- Aufgaben -
[1] Beantworte anhand des Seitenauszugs die folgenden Fragen:
(a) Womit können sich Handwerker im Ernstfall schützen?
(b) Von wem brauchen Handwerksunternehmer Unterstützung, wenn sie Anfeindungen ausgesetzt sind?
(c) In welcher Art von Policen fehlt der Zusatzbaustein „Spezialstrafrechtsschutz“ häufig?
[2] Nenne alle Vorwürfe, die der Seitenauszug in seiner Liste gegen Unternehmer aufzählt.
[3] Gib aus dem Seitenauszug den Abschnitt von „Strafanzeigen gegen Firmenchefs“ bis einschließlich „was sie kostet.“ wortgetreu zurück.
#### Seitenauszug ####
Strafanzeigen gegen Firmenchefs sind keine Seltenheit mehr. Handwerker können sich im Ernstfall mit einer Spezialstrafrechtsabsicherung schützen – was die Police leistet und was sie kostet.
Guter Schutz für Unternehmer
Die Liste der Vorwürfe ist lang: Steuern hinterzogen, Sozialabgaben nicht gezahlt, Arbeitssicherheit vernachlässigt. Solchen Anfeindungen sehen sich auch Handwerksunternehmer zunehmend ausgesetzt. Dann brauchen sie Unterstützung vom Strafrechtspezialisten. Ein angemessener Rechtschutz kann helfen, wenn der gute Ruf des Chefs und seine Existenz als Unternehmer auf dem Spiel stehen. Doch der Zusatzbaustein „Spezialstrafrechtsschutz“ fehlt in vielen Firmenrechtschutzpolicen.
#### Vorliegende Auflistung ####
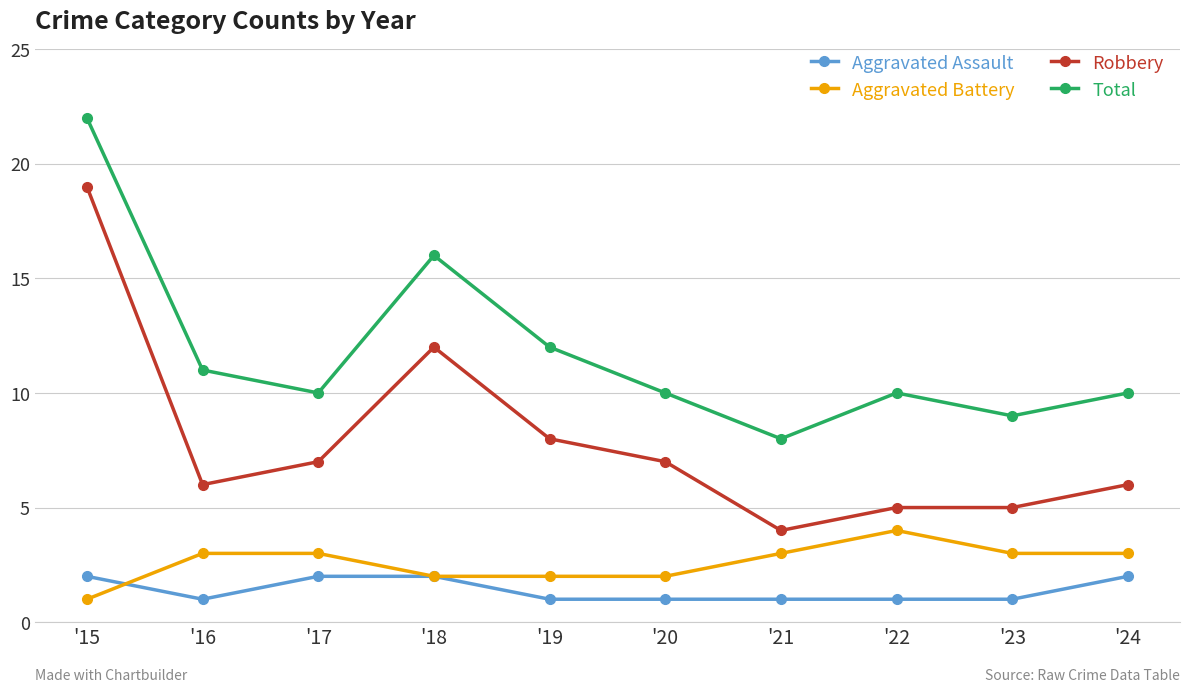

What is the difference between the Total values at '20 and '23?

1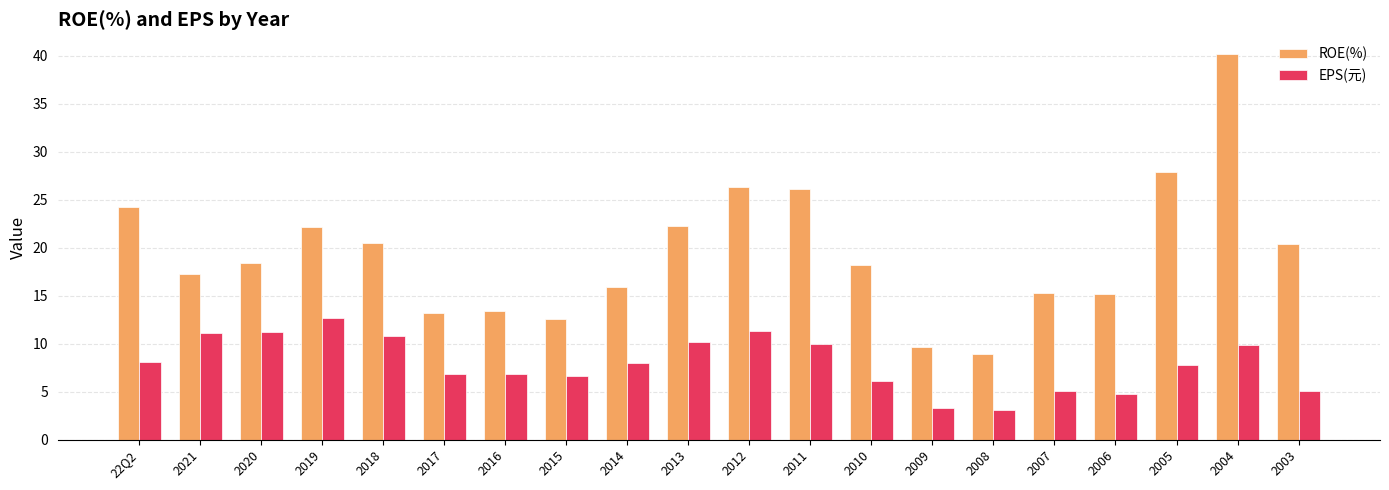

How many groups of bars are there?

20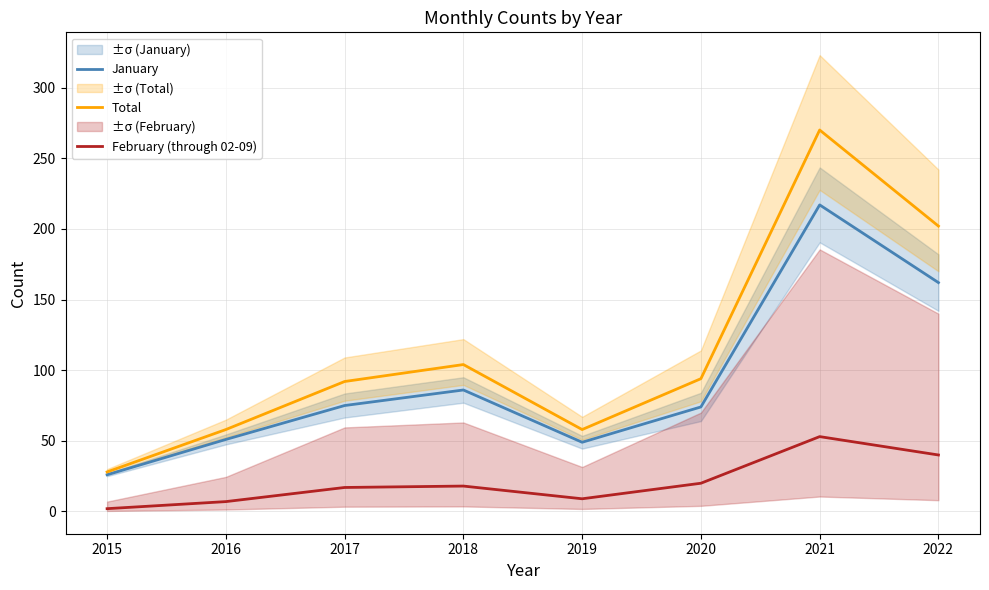

True or false: January and Total intersect in this chart.

False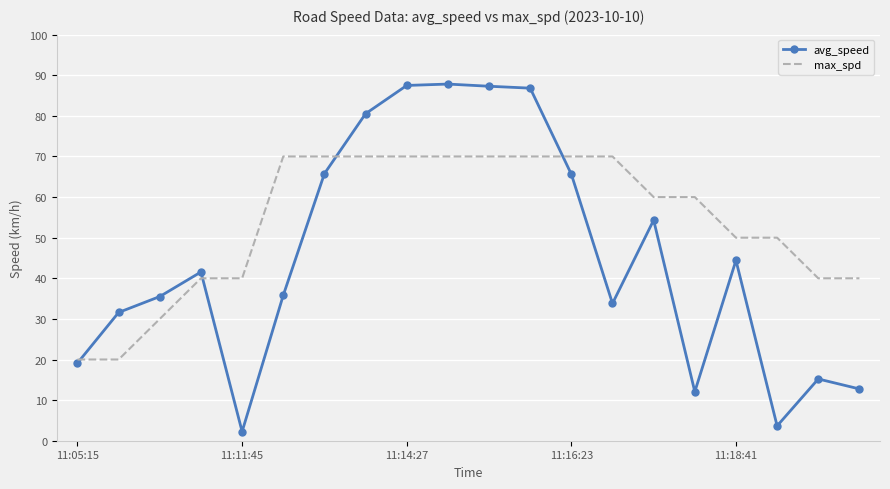

True or false: avg_speed and max_spd intersect in this chart.

True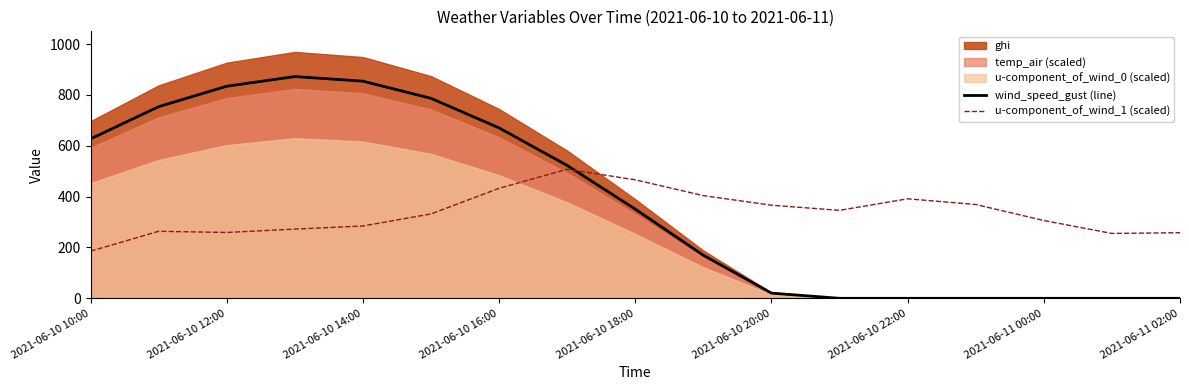

Which series ends up on top after the final intersection of wind_speed_gust (line) and u-component_of_wind_1 (scaled)?

u-component_of_wind_1 (scaled)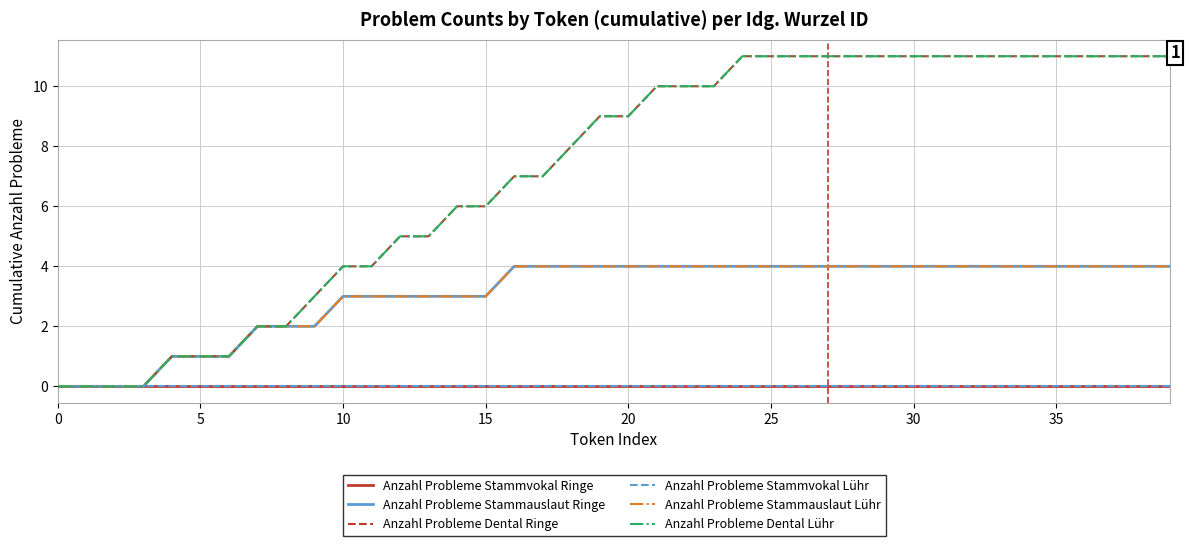

Which series has the largest total across all categories?

Anzahl Probleme Dental Ringe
####
- Ergebnisse in Reihenfolge -
[1]
(a) Mit einer Spezialstrafrechtsabsicherung.
(b) Vom Strafrechtspezialisten.
(c) In vielen Firmenrechtschutzpolicen.

[2] Steuern hinterzogen, Sozialabgaben nicht gezahlt, Arbeitssicherheit vernachlässigt

[3]
Strafanzeigen gegen Firmenchefs sind keine Seltenheit mehr. Handwerker können sich im Ernstfall mit einer Spezialstrafrechtsabsicherung schützen – was die Police leistet und was sie kostet.